-- Begin SUPPLIED MATERIAL --

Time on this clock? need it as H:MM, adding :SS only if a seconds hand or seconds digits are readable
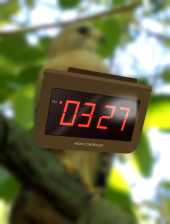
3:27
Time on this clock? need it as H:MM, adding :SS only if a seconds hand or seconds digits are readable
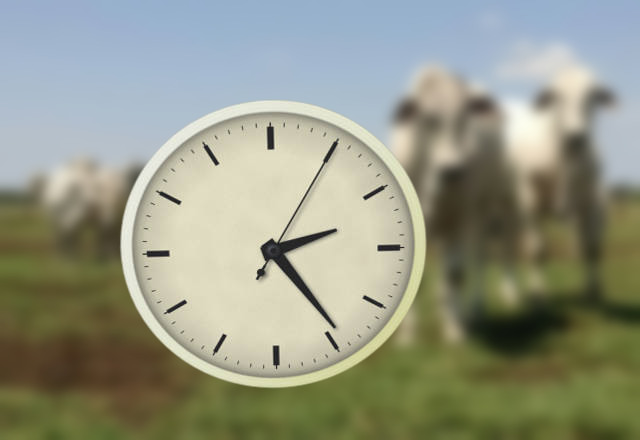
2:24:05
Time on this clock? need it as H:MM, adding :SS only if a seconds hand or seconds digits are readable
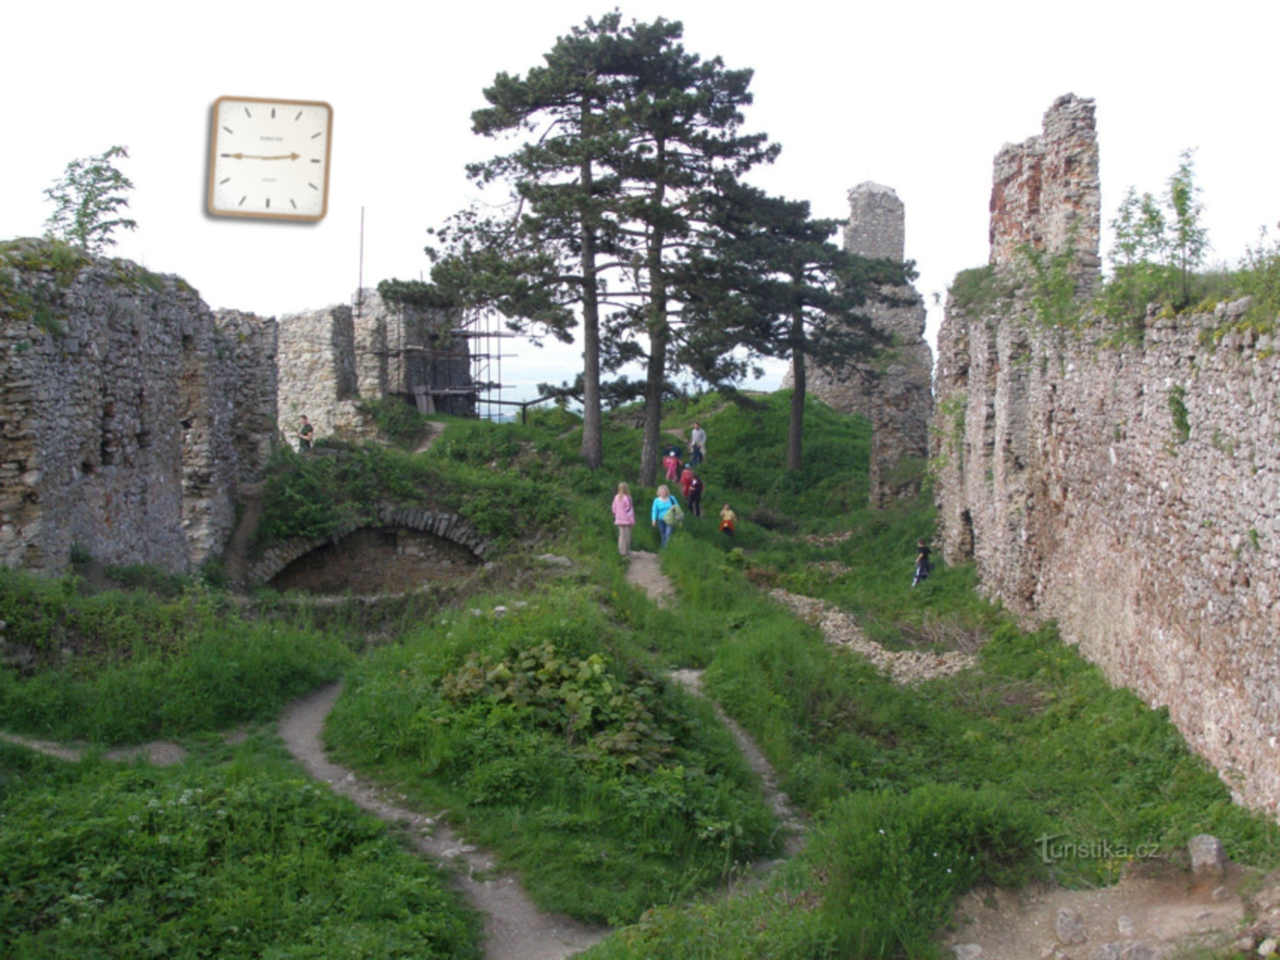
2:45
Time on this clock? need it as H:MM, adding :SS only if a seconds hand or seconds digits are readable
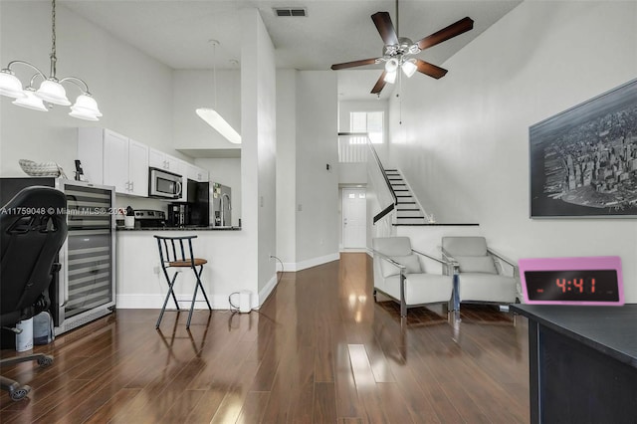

-- End SUPPLIED MATERIAL --

REQUIREMENTS ▸
Copy out the text line of every entry above word for word, leaving the pictures out.

OUTPUT OF THE TASK ▸
Time on this clock? need it as H:MM, adding :SS only if a seconds hand or seconds digits are readable
3:27
Time on this clock? need it as H:MM, adding :SS only if a seconds hand or seconds digits are readable
2:24:05
Time on this clock? need it as H:MM, adding :SS only if a seconds hand or seconds digits are readable
2:45
Time on this clock? need it as H:MM, adding :SS only if a seconds hand or seconds digits are readable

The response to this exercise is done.